Improve the sound of very low-level audio passages with dithering
OBJECTIVE: When converting a high bit resolution file to a low bit resolution file, use dithering to avoid unpleasant artifacts caused by truncating bits.
BACKGROUND: Converting from a higher bit resolution to a lower one truncates (removes) the extra bits. However, this can create distortion at low levels, as there are fewer bits of resolution. Dithering adds noise to very low-level signals to minimize the audible effects of this distortion. Applying dithering is common when converting from 24-bit or higher resolution to the 16-bit resolution required by CDs, but is applicable any time you need to convert from a higher bit resolution to a lower one.
1. If your project doesn’t already include a master fader track, create one by going Track > New and specifying a stereo Master Fader.
2. Select a destination for the Master Fader. Any audio arriving at this destination will be included in the dithered file.
3. Assign all outputs for tracks you want included in the dithered file to the same assignment as the Master Fader.
4. Click on the last Master Fader insert, and go Multichannel plug-in > Dither > POWr Dither (stereo).
5. Choose the desired options for the POWr Dither plug-in. When the object is to create a CD-compatible file, choose 16-bit for Bit Resolution; for Noise Shaping, Type 2 or 3 works well for pop mixes.
6. To bounce the file to the lower resolution and dither it, go File > Bounce To > Disk.

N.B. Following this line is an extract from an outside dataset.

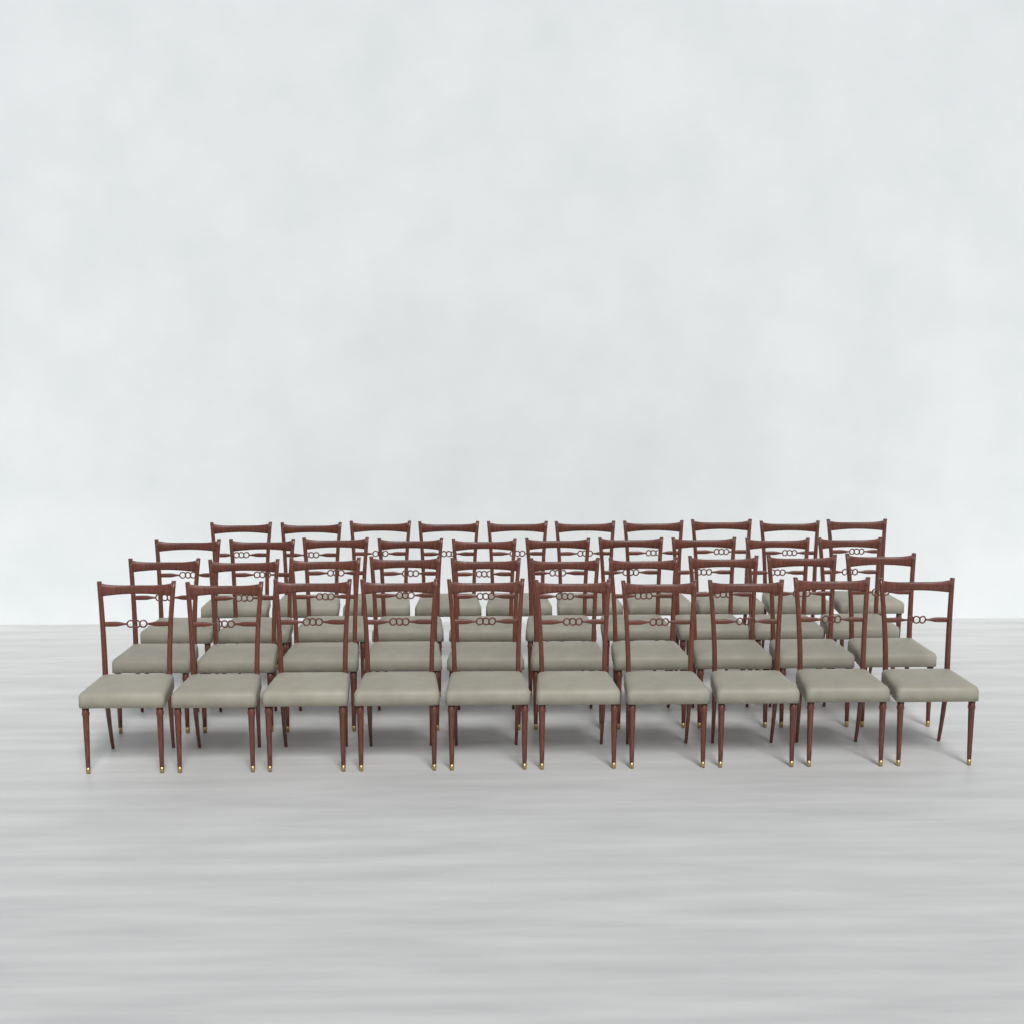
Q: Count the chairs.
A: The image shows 40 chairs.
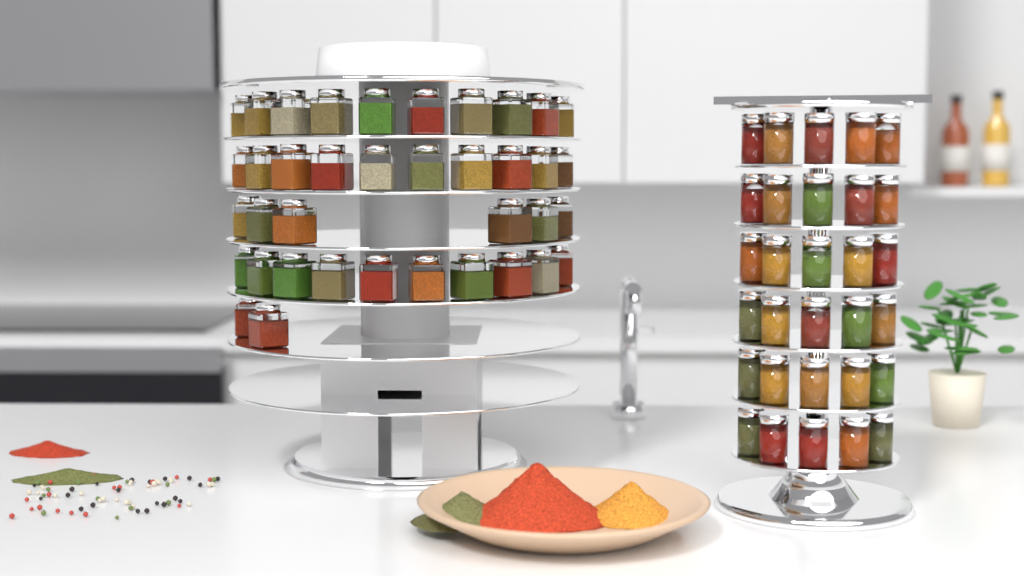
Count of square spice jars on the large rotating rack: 38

In the Bounce dialog box that appears, specify the Bounce Source, File Type, and assuming you want to create a CD-compatible file, select Stereo Interleaved for Format, 16 for Bit Depth, and 44.1kHz for Sample Rate. Click on Bounce to create your converted and dithered file.
¦ In Step 1, do not create an Aux Input track. The Master Fader inserts are post-fader, which is important when using dithering plug-ins.
¦ In Step 5, under Conversion Options, Convert After Bounce is the preferred option for producing the most accurate results. Pro Tools bounces at the highest possible resolution to a temporary file, then does bit depth conversion and dithering to this file, writes the result to disk, and finally, deletes the temporary file.